🤖 AI Summary
Metamaterial design has long suffered from heavy reliance on trial-and-error, severe data silos, and insufficient cross-modal collaboration. Method: This paper introduces CrossMatAgent—the first hierarchical multi-agent framework integrating large language models (LLMs) and generative AI to enable end-to-end automated design, from conceptual input to simulation- and print-ready output. The framework synergistically incorporates GPT-4o for cross-modal reasoning, fine-tuned Stable Diffusion XL and DALL·E 3 for structural generation, CLIP for semantic–geometric alignment evaluation, SHAP for interpretability analysis, and finite element simulation. Contribution/Results: Experimental results demonstrate that generated patterns exhibit high diversity, geometric fidelity, and mechanical reliability, with strong reproducibility. Design cycle time is reduced by over 70%, and outputs are directly compatible with 3D printing—thereby overcoming fundamental bottlenecks in conventional metamaterial design paradigms.
📝 Abstract
Metamaterials, renowned for their exceptional mechanical, electromagnetic, and thermal properties, hold transformative potential across diverse applications, yet their design remains constrained by labor-intensive trial-and-error methods and limited data interoperability.

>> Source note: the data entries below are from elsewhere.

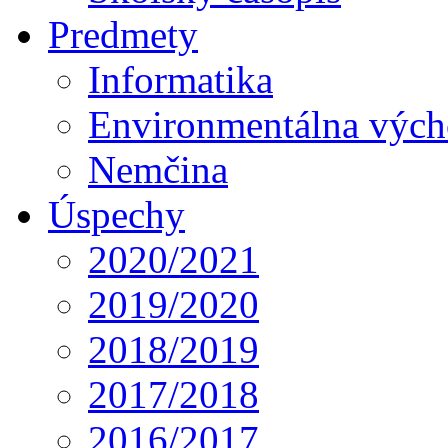
Predmety
Informatika
Environmentálna výc
Nemčina
Úspechy
2020/2021
2019/2020
2018/2019
2017/2018
2016/2017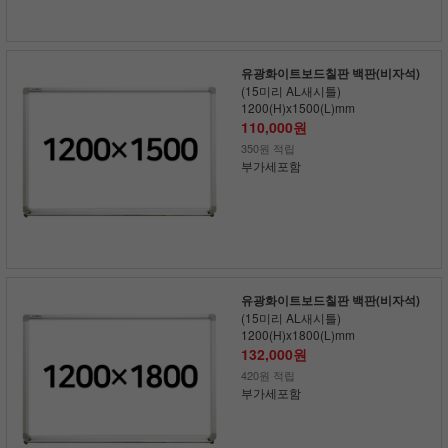
유광화이트보드칠판 백판(비자석)
(15미리 AL새시틀)
1200(H)x1500(L)mm
110,000원
350원 적립
부가세포함
유광화이트보드칠판 백판(비자석)
(15미리 AL새시틀)
1200(H)x1800(L)mm
132,000원
420원 적립
부가세포함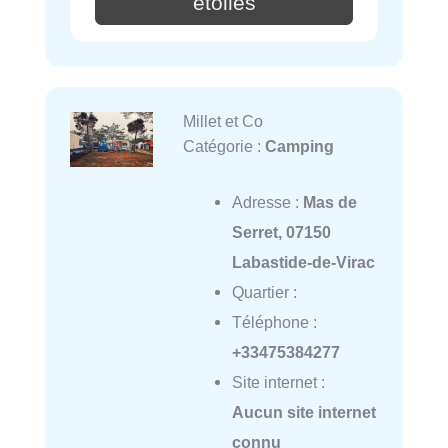
étoiles
Millet et Co
Catégorie :
Camping
Adresse :
Mas de
Serret, 07150
Labastide-de-Virac
Quartier :
Téléphone :
+33475384277
Site internet :
Aucun site internet
connu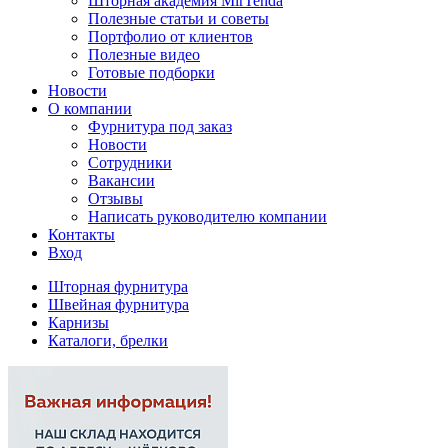
Шторная академия MirTenda
Полезные статьи и советы
Портфолио от клиентов
Полезные видео
Готовые подборки
Новости
О компании
Фурнитура под заказ
Новости
Сотрудники
Вакансии
Отзывы
Написать руководителю компании
Контакты
Вход
Шторная фурнитура
Швейная фурнитура
Карнизы
Каталоги, брелки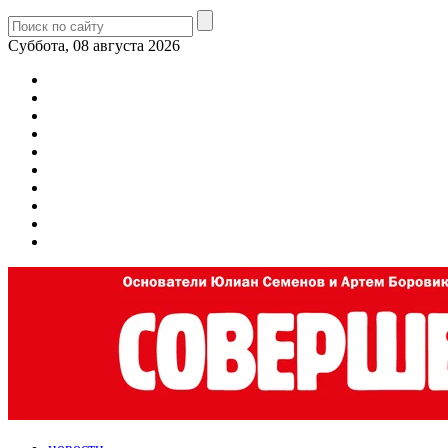
Суббота, 08 августа 2026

Here, we introduce CrossMatAgent--a novel multi-agent framework that synergistically integrates large language models with state-of-the-art generative AI to revolutionize metamaterial design. By orchestrating a hierarchical team of agents--each specializing in tasks such as pattern analysis, architectural synthesis, prompt engineering, and supervisory feedback--our system leverages the multimodal reasoning of GPT-4o alongside the generative precision of DALL-E 3 and a fine-tuned Stable Diffusion XL model. This integrated approach automates data augmentation, enhances design fidelity, and produces simulation- and 3D printing-ready metamaterial patterns. Comprehensive evaluations, including CLIP-based alignment, SHAP interpretability analyses, and mechanical simulations under varied load conditions, demonstrate the framework's ability to generate diverse, reproducible, and application-ready designs. CrossMatAgent thus establishes a scalable, AI-driven paradigm that bridges the gap between conceptual innovation and practical realization, paving the way for accelerated metamaterial development.